*WHAT THIS TASK INVOLVES*. Work out how many lines of the listing below hold the word "newsletter", and give that number only.

· · · · ·

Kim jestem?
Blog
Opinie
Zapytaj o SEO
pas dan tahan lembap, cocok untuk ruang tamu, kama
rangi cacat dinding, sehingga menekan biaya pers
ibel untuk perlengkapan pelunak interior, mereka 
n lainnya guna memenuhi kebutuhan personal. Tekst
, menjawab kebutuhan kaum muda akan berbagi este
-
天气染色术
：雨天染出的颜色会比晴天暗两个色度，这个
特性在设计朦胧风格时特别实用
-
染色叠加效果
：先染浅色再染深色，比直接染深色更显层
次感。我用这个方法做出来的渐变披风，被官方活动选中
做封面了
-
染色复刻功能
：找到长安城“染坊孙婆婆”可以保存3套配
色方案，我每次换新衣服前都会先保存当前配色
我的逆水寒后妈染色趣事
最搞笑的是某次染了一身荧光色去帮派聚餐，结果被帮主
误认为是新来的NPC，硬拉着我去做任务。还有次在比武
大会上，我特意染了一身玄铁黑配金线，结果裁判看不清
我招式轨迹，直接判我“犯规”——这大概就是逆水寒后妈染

· · · · ·

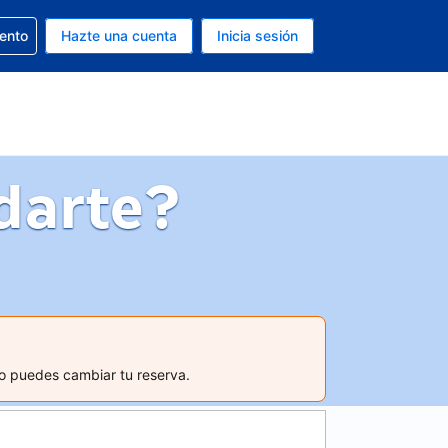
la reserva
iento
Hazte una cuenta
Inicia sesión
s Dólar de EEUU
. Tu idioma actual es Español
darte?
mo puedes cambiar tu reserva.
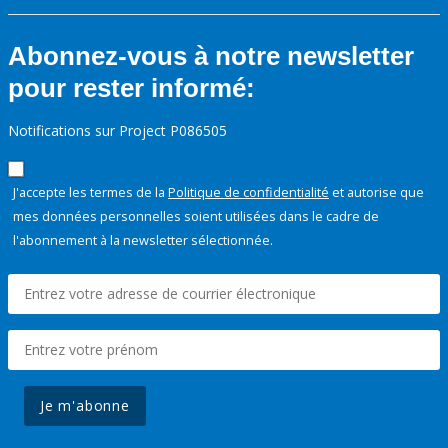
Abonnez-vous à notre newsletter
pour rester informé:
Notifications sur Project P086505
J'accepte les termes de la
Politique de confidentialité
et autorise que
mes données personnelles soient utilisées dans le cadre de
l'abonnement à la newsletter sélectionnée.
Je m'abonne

· · · · ·

*EXERCISE ANSWER*. 2